蜀中,汉王府。
“天命在吴州吗?”
秦十月看著面前摆放的报纸。
吴州月报每次摆放到她案头的时候,基本上已经过去一个月。
但从过时的报纸上,她也可以看到吴州的改革与变化,可以看到安昕的政治思想、施政思想、哲学思想和管理思想,她也曾默默地学习,但她发现对方的思想似乎有些“离经叛道”了,有些脱离了传统的“家天下”的思想。
“赤云,明日在汉王府,开一场闭门会。”
“闭门会”这个词,还是她从安昕那里学来的,但很贴切。她说著,拧开钢笔帽,从一张白纸上写下了几个名字。
赤云接过秦十月递过来的纸条,看到上面的名字:“都是宗內长老,其余教中高层不叫了吗?”承影宗虽然架空了整个圣火教,但圣火教之中也还有部分原本靠近秦十月的高层。
在剪除原教主张山以后,承影宗的身影已经浮现了出来,教內高层也已经知晓了承影宗的存在。这个时候如果承影宗自己人突然聚起来开一个闭门会而不喊上他们,恐怕就会受到猜忌而离心离德。“不必了。”
秦十月摆了摆手。
她要做的事情,承影宗內反对声会更大,先解决掉宗內事务,外边的人反而更好解决。
待赤云出去以后,她轻轻一招手,只听空气之中“呛唧”一声传来,接著一把长剑落入了她的手中。剑身不知是何材料製成,澄澈透明,入水无形。
这是她的法器之一,行走江湖名为雪花剑,原名承影剑,是承影宗宗主世代相传的佩剑,代表了宗主的身份。
“鐺鐺鐺鐺”
她又取出一个拨浪鼓,轻轻转动,顿时发出清脆震耳的声音。
这声音荡漾,空气之中生出常人看不见的涟漪,这涟漪扩散开去。
“汪汪汪汪。。
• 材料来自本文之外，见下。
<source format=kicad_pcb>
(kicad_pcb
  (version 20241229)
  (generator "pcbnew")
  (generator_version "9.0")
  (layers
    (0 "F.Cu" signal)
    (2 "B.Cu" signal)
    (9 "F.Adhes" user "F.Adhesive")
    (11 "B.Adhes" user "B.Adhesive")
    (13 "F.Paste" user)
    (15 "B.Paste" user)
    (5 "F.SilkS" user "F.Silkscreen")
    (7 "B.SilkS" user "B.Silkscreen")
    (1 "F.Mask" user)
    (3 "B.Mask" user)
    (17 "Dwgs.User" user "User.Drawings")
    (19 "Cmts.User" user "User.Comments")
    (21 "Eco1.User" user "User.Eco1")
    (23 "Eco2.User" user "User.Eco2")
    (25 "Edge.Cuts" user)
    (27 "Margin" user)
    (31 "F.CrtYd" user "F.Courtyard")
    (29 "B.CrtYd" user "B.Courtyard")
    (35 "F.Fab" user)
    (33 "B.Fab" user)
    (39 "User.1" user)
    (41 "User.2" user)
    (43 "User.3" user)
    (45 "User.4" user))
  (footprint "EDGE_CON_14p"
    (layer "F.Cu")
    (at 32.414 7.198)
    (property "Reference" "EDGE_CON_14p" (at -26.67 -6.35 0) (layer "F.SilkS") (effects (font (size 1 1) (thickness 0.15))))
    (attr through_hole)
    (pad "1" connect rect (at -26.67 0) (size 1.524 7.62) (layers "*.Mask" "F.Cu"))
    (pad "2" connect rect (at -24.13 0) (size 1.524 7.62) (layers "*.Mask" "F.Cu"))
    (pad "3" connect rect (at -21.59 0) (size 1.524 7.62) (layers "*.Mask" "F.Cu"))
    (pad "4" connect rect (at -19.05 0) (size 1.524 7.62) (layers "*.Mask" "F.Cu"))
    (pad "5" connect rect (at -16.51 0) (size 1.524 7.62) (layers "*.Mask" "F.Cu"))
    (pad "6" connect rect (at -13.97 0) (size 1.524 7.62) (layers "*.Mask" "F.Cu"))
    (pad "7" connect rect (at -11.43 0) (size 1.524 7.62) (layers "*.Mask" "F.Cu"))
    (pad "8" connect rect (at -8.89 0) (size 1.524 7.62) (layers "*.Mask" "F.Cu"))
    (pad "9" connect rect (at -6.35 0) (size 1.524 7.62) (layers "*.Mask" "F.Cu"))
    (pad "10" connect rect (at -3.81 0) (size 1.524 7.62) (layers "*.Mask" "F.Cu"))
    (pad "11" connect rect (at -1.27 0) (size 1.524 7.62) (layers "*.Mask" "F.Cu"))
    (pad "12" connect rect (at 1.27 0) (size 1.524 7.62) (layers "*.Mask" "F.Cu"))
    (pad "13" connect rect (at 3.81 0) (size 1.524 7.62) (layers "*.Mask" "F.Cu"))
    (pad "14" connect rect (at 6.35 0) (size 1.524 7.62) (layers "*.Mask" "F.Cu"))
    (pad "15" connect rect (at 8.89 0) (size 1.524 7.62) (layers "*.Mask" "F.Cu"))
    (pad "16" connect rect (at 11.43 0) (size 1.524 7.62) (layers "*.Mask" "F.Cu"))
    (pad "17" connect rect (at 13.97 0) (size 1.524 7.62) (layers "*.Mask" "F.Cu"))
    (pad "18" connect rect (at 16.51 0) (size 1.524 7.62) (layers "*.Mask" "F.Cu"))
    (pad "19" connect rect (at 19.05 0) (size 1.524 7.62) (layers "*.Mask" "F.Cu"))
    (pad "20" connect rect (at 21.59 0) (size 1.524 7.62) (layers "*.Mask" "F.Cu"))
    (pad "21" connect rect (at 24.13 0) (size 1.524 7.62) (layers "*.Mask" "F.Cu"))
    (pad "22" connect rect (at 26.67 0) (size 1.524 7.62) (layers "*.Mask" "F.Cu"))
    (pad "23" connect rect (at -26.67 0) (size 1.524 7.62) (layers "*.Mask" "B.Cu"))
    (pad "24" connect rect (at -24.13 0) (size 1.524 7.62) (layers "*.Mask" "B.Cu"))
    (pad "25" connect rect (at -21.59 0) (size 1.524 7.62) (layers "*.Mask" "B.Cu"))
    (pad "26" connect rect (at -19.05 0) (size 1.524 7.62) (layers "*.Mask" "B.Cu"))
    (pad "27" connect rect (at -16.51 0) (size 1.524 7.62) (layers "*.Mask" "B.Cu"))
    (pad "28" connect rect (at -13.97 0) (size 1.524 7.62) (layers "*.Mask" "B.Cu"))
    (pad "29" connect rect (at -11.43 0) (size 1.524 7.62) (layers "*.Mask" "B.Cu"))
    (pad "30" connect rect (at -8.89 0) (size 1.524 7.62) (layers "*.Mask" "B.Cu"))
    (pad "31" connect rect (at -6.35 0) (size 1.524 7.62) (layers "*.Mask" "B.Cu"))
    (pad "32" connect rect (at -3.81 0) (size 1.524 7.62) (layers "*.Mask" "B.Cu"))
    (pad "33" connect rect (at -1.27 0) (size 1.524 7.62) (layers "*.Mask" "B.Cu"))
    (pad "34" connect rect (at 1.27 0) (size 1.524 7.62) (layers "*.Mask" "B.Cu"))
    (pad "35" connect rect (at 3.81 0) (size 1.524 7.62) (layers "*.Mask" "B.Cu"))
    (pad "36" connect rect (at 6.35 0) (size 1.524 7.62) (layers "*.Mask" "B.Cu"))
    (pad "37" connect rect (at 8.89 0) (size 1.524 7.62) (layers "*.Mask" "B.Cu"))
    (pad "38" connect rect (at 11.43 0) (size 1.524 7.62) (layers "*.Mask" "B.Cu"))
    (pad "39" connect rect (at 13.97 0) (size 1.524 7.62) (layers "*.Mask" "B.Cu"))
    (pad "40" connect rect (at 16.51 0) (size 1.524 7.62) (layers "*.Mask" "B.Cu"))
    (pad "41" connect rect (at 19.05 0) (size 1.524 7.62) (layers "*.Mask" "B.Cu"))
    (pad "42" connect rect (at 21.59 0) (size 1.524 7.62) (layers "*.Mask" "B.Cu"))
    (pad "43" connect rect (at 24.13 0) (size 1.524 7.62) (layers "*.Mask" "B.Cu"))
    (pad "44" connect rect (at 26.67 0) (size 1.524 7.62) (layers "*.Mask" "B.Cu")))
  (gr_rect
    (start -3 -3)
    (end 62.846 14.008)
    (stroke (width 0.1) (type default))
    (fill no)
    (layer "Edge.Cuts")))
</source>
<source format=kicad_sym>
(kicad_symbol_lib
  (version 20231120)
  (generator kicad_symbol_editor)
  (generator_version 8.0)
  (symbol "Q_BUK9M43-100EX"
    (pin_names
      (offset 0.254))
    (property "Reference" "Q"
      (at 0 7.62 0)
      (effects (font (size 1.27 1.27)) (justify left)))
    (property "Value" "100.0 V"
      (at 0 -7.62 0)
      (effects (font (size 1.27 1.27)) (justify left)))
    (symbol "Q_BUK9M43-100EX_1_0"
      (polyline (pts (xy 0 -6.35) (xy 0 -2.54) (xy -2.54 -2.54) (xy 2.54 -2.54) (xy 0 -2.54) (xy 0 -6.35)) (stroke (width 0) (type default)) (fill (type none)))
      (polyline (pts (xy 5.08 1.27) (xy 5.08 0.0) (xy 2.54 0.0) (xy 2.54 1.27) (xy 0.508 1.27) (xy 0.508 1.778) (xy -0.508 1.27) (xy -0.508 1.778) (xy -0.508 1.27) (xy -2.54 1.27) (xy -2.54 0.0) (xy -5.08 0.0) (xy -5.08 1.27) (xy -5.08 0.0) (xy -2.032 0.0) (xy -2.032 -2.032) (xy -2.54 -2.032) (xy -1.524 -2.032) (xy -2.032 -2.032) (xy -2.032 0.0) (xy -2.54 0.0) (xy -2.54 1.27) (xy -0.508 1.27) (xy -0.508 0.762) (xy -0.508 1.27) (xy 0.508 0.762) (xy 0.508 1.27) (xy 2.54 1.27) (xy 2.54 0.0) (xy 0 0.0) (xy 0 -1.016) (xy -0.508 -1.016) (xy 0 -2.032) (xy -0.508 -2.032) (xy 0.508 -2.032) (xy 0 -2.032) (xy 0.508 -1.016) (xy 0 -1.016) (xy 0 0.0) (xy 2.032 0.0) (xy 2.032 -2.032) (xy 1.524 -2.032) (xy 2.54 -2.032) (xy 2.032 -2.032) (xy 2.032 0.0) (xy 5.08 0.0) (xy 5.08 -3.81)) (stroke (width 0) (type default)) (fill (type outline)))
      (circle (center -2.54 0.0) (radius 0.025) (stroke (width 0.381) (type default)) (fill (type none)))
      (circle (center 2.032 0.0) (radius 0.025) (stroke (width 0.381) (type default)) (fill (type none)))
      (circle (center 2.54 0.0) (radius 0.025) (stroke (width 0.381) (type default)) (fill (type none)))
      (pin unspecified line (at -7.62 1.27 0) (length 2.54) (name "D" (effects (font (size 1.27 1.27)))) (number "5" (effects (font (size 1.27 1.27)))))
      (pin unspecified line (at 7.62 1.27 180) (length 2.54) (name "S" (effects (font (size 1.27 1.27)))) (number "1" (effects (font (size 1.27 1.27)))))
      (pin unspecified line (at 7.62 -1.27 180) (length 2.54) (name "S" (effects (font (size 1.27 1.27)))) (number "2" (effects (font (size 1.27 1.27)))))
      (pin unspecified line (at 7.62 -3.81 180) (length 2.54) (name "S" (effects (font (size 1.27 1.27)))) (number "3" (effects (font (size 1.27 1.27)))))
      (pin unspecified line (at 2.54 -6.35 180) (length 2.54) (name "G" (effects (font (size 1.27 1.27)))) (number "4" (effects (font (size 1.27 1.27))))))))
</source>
”
门口的一条小狗叫了几声,四条腿走路变得软软噠噠,没走几步路就歪倒在了地上,不知是睡过去了、还是晕了过去。
朝鲜,金罗道。
“殿下!”
金墒提著袍服,快步的朝著山上的庙宇跑去。
因为出使大燕有功,他已从议政府左参赞晋升为左议政,相当於正一品左相,位高权重。
拾级而上,庙宇连片,香火鼎盛。
庙门之前,持刀的两班护卫肃然站立。
金境顾不得仪態,几乎是衝进了大王修持所在的静室。
“殿下!大喜!天大的喜讯啊!”
静室之中,朝鲜大王李颂一身素袍,正对著一卷佛经静坐。
他面容清瘫,眉宇间是化不开的忧色。
国都被清军所破,宗庙被毁,自己逃亡至这金罗道,名为“巡幸”,实为避难,此乃奇耻大辱,亦是亡国之忧。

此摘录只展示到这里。